* **What is required**
Determine how many lines below contain the word "right", then write that number by itself.

Stored data entries:
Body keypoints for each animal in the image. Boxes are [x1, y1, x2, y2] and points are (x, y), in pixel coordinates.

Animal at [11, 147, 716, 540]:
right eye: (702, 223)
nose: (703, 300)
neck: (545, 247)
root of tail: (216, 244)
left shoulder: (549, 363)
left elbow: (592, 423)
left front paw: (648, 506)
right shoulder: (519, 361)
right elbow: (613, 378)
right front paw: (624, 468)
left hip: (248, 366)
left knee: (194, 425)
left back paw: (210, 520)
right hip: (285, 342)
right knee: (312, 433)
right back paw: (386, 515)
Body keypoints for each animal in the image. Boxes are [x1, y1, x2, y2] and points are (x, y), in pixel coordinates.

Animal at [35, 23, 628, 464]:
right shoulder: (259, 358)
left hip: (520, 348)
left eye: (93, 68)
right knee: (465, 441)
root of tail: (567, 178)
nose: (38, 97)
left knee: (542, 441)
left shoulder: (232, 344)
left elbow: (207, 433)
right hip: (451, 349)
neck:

* **Exercise result**
10